指導教官からはどれくらい密に指導してもらえるの?

kanaria : アトリエによるかな。うちのアトリエでは講評はない。アルベローラが作品にたいしてコメントをくれるのは年に1、2回。(笑)週一でアトリエには来るけど、「Bien bien ! (Goodの意) じゃあ頑張って、またね ! 」って帰る。(笑)

ディプロム取得はどのように決まるの?

kanaria : 試験官に制作した作品を提出する。1年で制作した作品が少なすぎると、進級できないこともある。あと、5年生までに論文を書く。必須ではないけど、スタージュ(インターンシップのこと)をする子もいるよ。

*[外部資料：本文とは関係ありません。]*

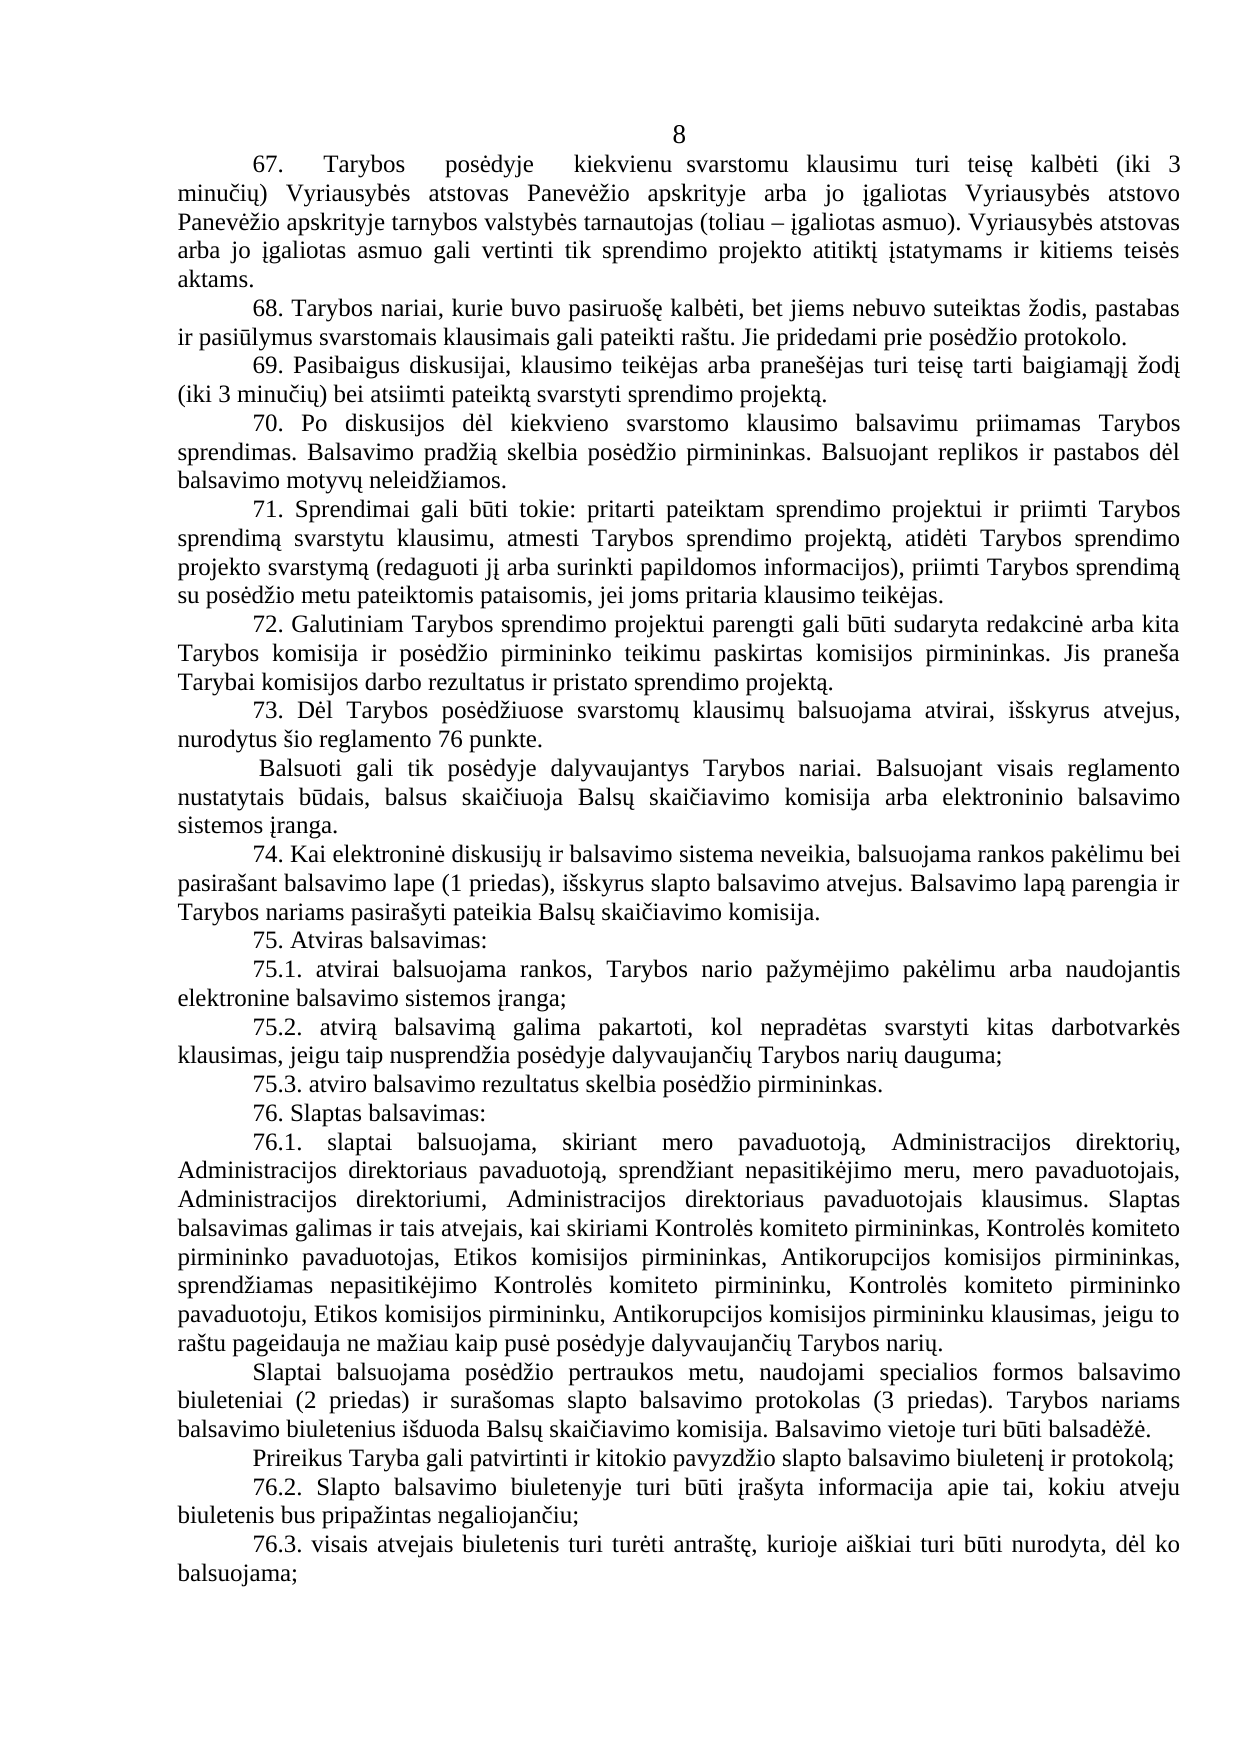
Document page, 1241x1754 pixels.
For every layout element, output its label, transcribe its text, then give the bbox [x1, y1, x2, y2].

text 68. Tarybos nariai, kurie buvo pasiruošę kalbėti, bet jiems nebuvo suteiktas žodis, pastabas ir pasiūlymus svarstomais klausimais gali pateikti raštu. Jie pridedami prie posėdžio protokolo. [177, 293, 1181, 351]
text 74. Kai elektroninė diskusijų ir balsavimo sistema neveikia, balsuojama rankos pakėlimu bei pasirašant balsavimo lape (1 priedas), išskyrus slapto balsavimo atvejus. Balsavimo lapą parengia ir Tarybos nariams pasirašyti pateikia Balsų skaičiavimo komisija. [177, 839, 1181, 926]
text 69. Pasibaigus diskusijai, klausimo teikėjas arba pranešėjas turi teisę tarti baigiamąjį žodį (iki 3 minučių) bei atsiimti pateiktą svarstyti sprendimo projektą. [177, 351, 1181, 408]
text 75.3. atviro balsavimo rezultatus skelbia posėdžio pirmininkas. [177, 1069, 1181, 1098]
text 76.3. visais atvejais biuletenis turi turėti antraštę, kurioje aiškiai turi būti nurodyta, dėl ko balsuojama; [177, 1529, 1181, 1587]
text 76. Slaptas balsavimas: [177, 1098, 1181, 1127]
text 75.1. atvirai balsuojama rankos, Tarybos nario pažymėjimo pakėlimu arba naudojantis elektronine balsavimo sistemos įranga; [177, 954, 1181, 1012]
text 67. Tarybos posėdyje kiekvienu svarstomu klausimu turi teisę kalbėti (iki 3 minučių) Vyriausybės atstovas Panevėžio apskrityje arba jo įgaliotas Vyriausybės atstovo Panevėžio apskrityje tarnybos valstybės tarnautojas (toliau – įgaliotas asmuo). Vyriausybės atstovas arba jo įgaliotas asmuo gali vertinti tik sprendimo projekto atitiktį įstatymams ir kitiems teisės aktams. [177, 149, 1181, 293]
text 75.2. atvirą balsavimą galima pakartoti, kol nepradėtas svarstyti kitas darbotvarkės klausimas, jeigu taip nusprendžia posėdyje dalyvaujančių Tarybos narių dauguma; [177, 1012, 1181, 1069]
text 73. Dėl Tarybos posėdžiuose svarstomų klausimų balsuojama atvirai, išskyrus atvejus, nurodytus šio reglamento 76 punkte. [177, 696, 1181, 753]
text Balsuoti gali tik posėdyje dalyvaujantys Tarybos nariai. Balsuojant visais reglamento nustatytais būdais, balsus skaičiuoja Balsų skaičiavimo komisija arba elektroninio balsavimo sistemos įranga. [177, 753, 1181, 839]
text 70. Po diskusijos dėl kiekvieno svarstomo klausimo balsavimu priimamas Tarybos sprendimas. Balsavimo pradžią skelbia posėdžio pirmininkas. Balsuojant replikos ir pastabos dėl balsavimo motyvų neleidžiamos. [177, 408, 1181, 494]
text 72. Galutiniam Tarybos sprendimo projektui parengti gali būti sudaryta redakcinė arba kita Tarybos komisija ir posėdžio pirmininko teikimu paskirtas komisijos pirmininkas. Jis praneša Tarybai komisijos darbo rezultatus ir pristato sprendimo projektą. [177, 609, 1181, 696]
text Prireikus Taryba gali patvirtinti ir kitokio pavyzdžio slapto balsavimo biuletenį ir protokolą; [177, 1443, 1181, 1472]
text Slaptai balsuojama posėdžio pertraukos metu, naudojami specialios formos balsavimo biuleteniai (2 priedas) ir surašomas slapto balsavimo protokolas (3 priedas). Tarybos nariams balsavimo biuletenius išduoda Balsų skaičiavimo komisija. Balsavimo vietoje turi būti balsadėžė. [177, 1357, 1181, 1443]
text 75. Atviras balsavimas: [177, 926, 1181, 954]
text 76.1. slaptai balsuojama, skiriant mero pavaduotoją, Administracijos direktorių, Administracijos direktoriaus pavaduotoją, sprendžiant nepasitikėjimo meru, mero pavaduotojais, Administracijos direktoriumi, Administracijos direktoriaus pavaduotojais klausimus. Slaptas balsavimas galimas ir tais atvejais, kai skiriami Kontrolės komiteto pirmininkas, Kontrolės komiteto pirmininko pavaduotojas, Etikos komisijos pirmininkas, Antikorupcijos komisijos pirmininkas, sprendžiamas nepasitikėjimo Kontrolės komiteto pirmininku, Kontrolės komiteto pirmininko pavaduotoju, Etikos komisijos pirmininku, Antikorupcijos komisijos pirmininku klausimas, jeigu to raštu pageidauja ne mažiau kaip pusė posėdyje dalyvaujančių Tarybos narių. [177, 1127, 1181, 1357]
text 71. Sprendimai gali būti tokie: pritarti pateiktam sprendimo projektui ir priimti Tarybos sprendimą svarstytu klausimu, atmesti Tarybos sprendimo projektą, atidėti Tarybos sprendimo projekto svarstymą (redaguoti jį arba surinkti papildomos informacijos), priimti Tarybos sprendimą su posėdžio metu pateiktomis pataisomis, jei joms pritaria klausimo teikėjas. [177, 494, 1181, 609]
text 76.2. Slapto balsavimo biuletenyje turi būti įrašyta informacija apie tai, kokiu atveju biuletenis bus pripažintas negaliojančiu; [177, 1472, 1181, 1529]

指導教官のアレンジで、学外で発表する機会が与えられることもあったりする?

kanaria : 先生から話をもらって学外のギャラリーで発表している人もいたよ。もしかしたら、パリボザール以外ではもっとそういうのがあるかもしれない。学校と先生によるのかな。

ディプロム取得時に校内で開催される卒業展

ボザールに来て、より自由になった

ボザールでの経験は、自分の作品にどのような影響を与えたと思う?

kanaria : 前よりも自由になったかな。こういうのもアリなのか!って気づくことがたくさんあった。
例えば、今までの作品では余白部分を少しだけ残すことがあったけど、余白で区切ったりするのがすごく増えた。白いところ、ここまでやっちゃっていいよ!ってアルベローラが意見をくれて、こんなとこまで?!って。

パリっていう街に住むことも影響したと思う?

kanaria : それも、あると思う。例えばニースにいたときは、水平線とか、山とかがすごく出てたかな。

これからの活動の展望を教えて!

kanaria : パリで個展をしたことがないから、ギャラリーで展覧会をしたい。パリは汚いしぐちゃぐちゃしているけど、自由なところが好き。
こっちに住み続ける目標は、作家としてビザをとってやっていくこととつながっているから、それに挑戦していみたい。

架菜梨案(kanaria)
2011年に多摩美術大学美術学部絵画科油画専攻を卒業し、2014年渡仏。2017年パリ国立高等美術学校卒業。淡い色の組み合わせと綿密なタッチで愛に溢れる世界を描く。
公式サイト:
http://kanariaroom.web.fc2.com/

©Michel Lascault

架菜梨案のボザール体験、いかがでしたでしょうか?
学生生活で起こる様々な問題を飄々と語ってくれましたが、慣れない国で現地の学生たちに混ざって奮闘するのは苦労が絶えません。日本社会で学んだ常識は一切通用せず、履修方法や単位など、学校の制度を一つ一つ確認していきます。フランスは(日本と比較すると)かなり大雑把な国なので、人によって言うことが違ったり、重要事項に急な変更があっても当たり前。外国語でそのフレキシブルすぎる運営についてゆくのはとても大変。
架菜梨案はその柔らかい外見と作風とは裏腹に、とてもタフなアーティストだと感じました。そのタフさは、10年以上変わらない作風のコンセプトの強さとつながっているのでしょう。